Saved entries
*** Block opens ***

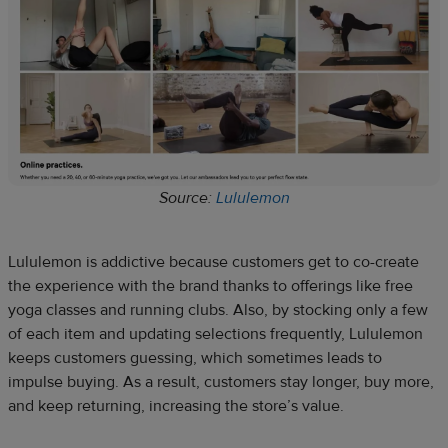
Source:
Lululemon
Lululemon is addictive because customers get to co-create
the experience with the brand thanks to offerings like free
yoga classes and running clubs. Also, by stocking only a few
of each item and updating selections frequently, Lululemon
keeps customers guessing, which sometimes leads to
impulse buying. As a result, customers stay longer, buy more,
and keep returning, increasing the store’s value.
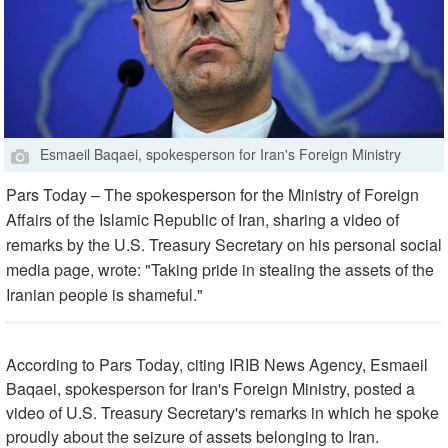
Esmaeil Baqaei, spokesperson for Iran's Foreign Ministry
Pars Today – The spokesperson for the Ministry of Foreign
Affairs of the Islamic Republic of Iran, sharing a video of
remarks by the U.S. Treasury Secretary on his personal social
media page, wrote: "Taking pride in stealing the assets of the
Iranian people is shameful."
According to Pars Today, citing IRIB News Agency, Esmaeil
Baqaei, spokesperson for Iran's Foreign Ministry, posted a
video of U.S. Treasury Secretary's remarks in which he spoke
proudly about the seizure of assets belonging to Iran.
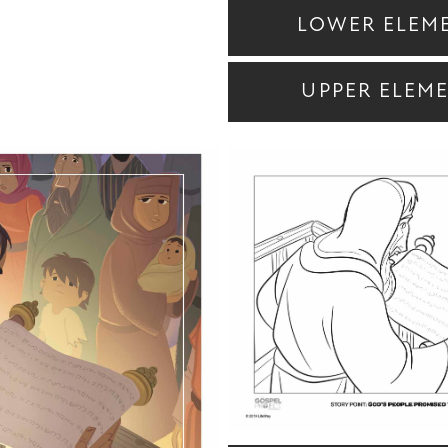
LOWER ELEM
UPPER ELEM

*** Block closes ***
*** Block opens ***

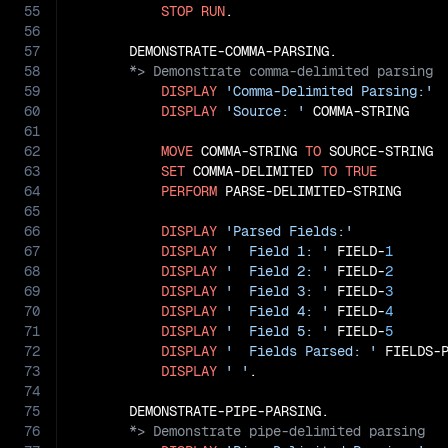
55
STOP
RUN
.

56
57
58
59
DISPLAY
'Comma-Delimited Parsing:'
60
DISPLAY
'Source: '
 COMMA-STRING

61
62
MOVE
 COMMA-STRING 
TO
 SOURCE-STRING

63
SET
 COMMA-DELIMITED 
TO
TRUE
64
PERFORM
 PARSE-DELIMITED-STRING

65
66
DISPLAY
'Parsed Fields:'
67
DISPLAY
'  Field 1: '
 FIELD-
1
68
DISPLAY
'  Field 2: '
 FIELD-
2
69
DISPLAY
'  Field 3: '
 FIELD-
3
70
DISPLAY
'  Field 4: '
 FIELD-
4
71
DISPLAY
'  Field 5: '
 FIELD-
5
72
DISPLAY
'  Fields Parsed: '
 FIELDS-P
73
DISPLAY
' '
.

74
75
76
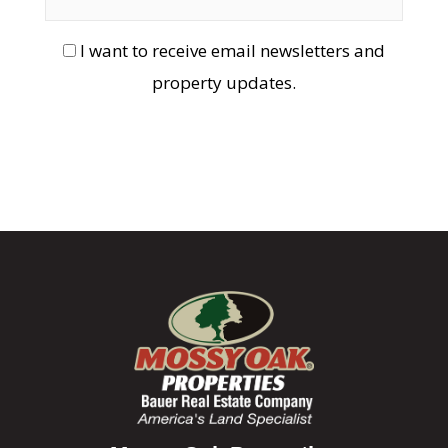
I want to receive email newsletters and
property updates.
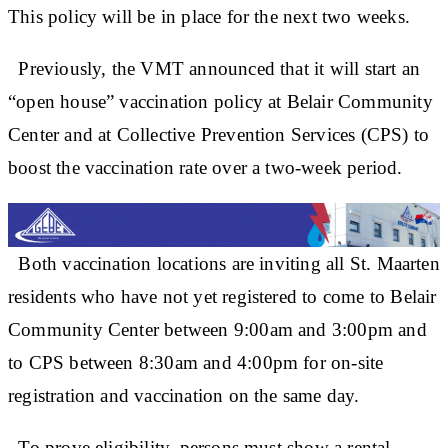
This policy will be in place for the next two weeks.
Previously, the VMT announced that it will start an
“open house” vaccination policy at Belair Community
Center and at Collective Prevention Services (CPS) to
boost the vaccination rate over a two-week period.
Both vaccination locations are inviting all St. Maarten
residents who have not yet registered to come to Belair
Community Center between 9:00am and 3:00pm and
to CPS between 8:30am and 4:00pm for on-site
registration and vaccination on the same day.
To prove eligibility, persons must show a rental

*** Block closes ***
*** Block opens ***

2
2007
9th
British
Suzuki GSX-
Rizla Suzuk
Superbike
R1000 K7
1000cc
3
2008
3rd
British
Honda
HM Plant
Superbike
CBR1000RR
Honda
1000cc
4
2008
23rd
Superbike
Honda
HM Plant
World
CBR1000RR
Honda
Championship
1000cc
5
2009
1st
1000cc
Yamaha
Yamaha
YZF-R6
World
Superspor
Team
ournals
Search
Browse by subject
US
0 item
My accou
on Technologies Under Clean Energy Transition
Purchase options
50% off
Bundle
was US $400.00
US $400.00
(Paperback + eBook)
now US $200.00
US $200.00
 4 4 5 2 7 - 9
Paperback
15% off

*** Block closes ***

▶ **WHAT TO DO**:
Go line by line through the data above and count those holding "Foreign"; report the number alone.

▶ **SOLVED EXERCISE**:
3